I start another semester of Grad School this week, and have read 11 books during my break this month. I have several in progress as I failed my self-appointed task to cut down the number of currently reading titles. I'll give myself to the end of the month to really be done with that, but I think my goal in the future is to read 1 audiobook, 1 e-book, and 1 physical book, is a noble one.
Books with my kids don't count. We currently have two going. A road trip book (The Wizards of Once by Cressida Cowell, which is read by David Tennant on Audio which we're really enjoying), and a night time read before bed book (Inkspell, the sequel to Inheart by Cornelia Funke).

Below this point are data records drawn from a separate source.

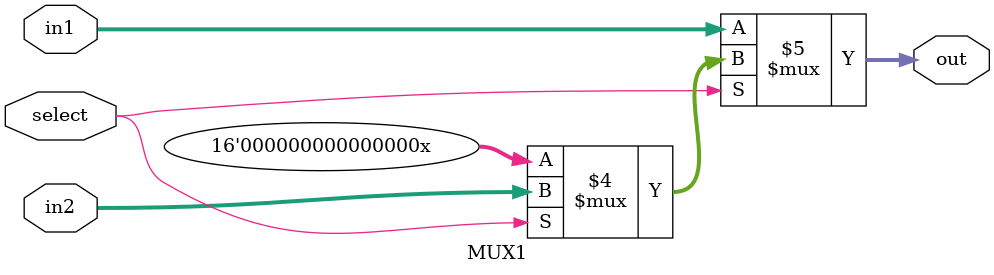
<source format=v>
`timescale 1ns / 1ps
module MUX1(
    input select,
    input [BITS-1:0] in1,
    input [BITS-1:0] in2,
    output [BITS-1:0] out
    );
	 
	 parameter BITS = 16;
	 
	 assign out = (select == 0) ? in1 : // select input 1
					  (select == 1) ? in2 : 1'bx; // who knows!
endmodule

</source>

Anyway, here are some great books I've finished this month:
French Exit by Patrick DeWitt - I love Patrick DeWitt's style. His characters are hilariously pretentious and strange and at the same time, completely believable. His writing style is impeccable with words that bring you to another place and illuminate the story with function and glitter. His plots are unexpected and weird and ordinary in exactly the ways I prefer. This book is short but it may be my favorite of his. In the way great comedy is multi-layered and more enjoyable with each re-watch, I have a feeling this book falls into the same category. It's got such wit while describing rather mundane and slightly depressing rich people relationship problems. It follows the adventures of a woman and her son, who have lost their fortune, and must make something of the rest of their lives. Oh, and the dead husband/father has been reincarnated as a cat. I need my own copy so I can read it again. It's fantastic.

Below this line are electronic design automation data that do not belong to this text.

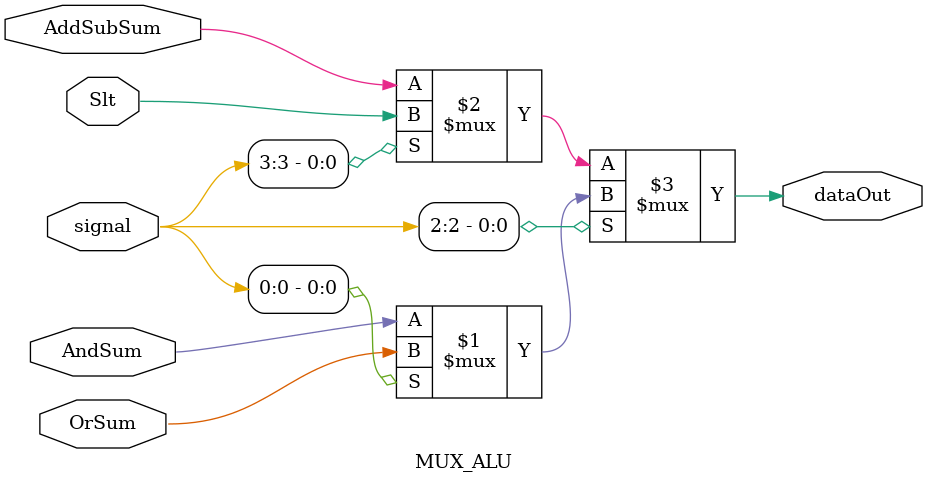
<source format=v>
`timescale 1ns/1ns
module  MUX_ALU( signal, OrSum, AndSum, AddSubSum, Slt, dataOut );

input [5:0] signal ;
input OrSum, AndSum, AddSubSum, Slt ;
output dataOut ;

parameter AND = 6'b100100;
parameter OR  = 6'b100101;
parameter ADD = 6'b100000;
parameter SUB = 6'b100010;
parameter SLT = 6'b101010;

assign dataOut = ( signal[2] ) ? ( ( signal[0] ) ? OrSum : AndSum ) : ( ( signal[3] ) ? Slt : AddSubSum ) ;

endmodule
</source>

Tell the Machine Goodnight by Katie Williams - Initially I was drawn in by the cover, but then I heard the elevator pitch. A machine can tell you three things that will increase your happiness. Well, obviously I needed to read it and I'm very glad I did. This falls into the totally unexpected and wonderful category that DeWitt's novels also inhabit for me, and I was delighted, moved, and transported by this slim book. Dealing with those involved with the machine that decodes one's happiness, this book inhabits a few perspectives and shows us the motives, actions, progress, and mistakes of several characters. It's beautiful and thoughtful and a very quick read I think is worth your time. It won't be for everyone but I think it will give you something to think about even if you don't end up liking it as much as I did.
Dear Mrs. Bird by AJ Pierce - Let me preface this with the admission I made on Instagram, that I don't really like WWII novels or much historical fiction. AT ALL. The Horror, I know. It's fine. It's just not my thing. I have read too many that played with my emotions just for funsies and that's not cool. So I'm picky about what I read in that genre. I read this as an audiobook, and picked it up because the premise sounded exciting. The narrator has a lovely voice that was very soothing, but the writing is equally lovely. The plot doesn't center on WWII terror as I expected it to, but merely holds that as a backdrop for the events. Our protagonist is a plucky young women eager to make a name for herself as a journalist, and I related to her daring dreams that didn't quite consider the reality of her situation. She finds herself having to approve letters to an advice columnist. When she feels for those who's letters are being turned away without a second glance and decides to do something about it, ample amounts of chaos ensue. If you like historical fiction this is probably smack-dab in the middle of your wheelhouse. If you aren't a fan, like me, this is one that's worth a try. It's not too long, just delightful and well written enough to earn the feelings you generate for it, and the characters are real enough to believe and root for. Glad I read it.
Claire deWitt and the City of the Dead by Sara Gran - I heard about this one a few times on a podcast and finally checked it out from the library. It's not that long so I ended up giving it a try. It's short chapters and incredibly compelling main character made it an incredible detective mystery. I am eager to read the next book in the series and would follow Claire anywhere (sometimes from behind my fingers but I'd still go). She is as spunky and unexpected as Veronica Mars but her humor and tone is grittier and a bit more introspective. I also love the hints of the fantastic and magically symbolic that gave this book it's atmosphere. It does deal with some unpleasant situations but seeing as it's a murder mystery detective story that was expected. I found it absolutely transporting. I love finding a great series with an amazingly flawed but genuinely smart detective at the center. I am so glad I finally got around to reading this one. I think there are two more in the series waiting for me and I'm going to savor them.
Let me know if you decide to read any of these or what you thought if you already have read them! As always, I'm more than happy to give you a personalized recommendation if you want one :) Happy Reading!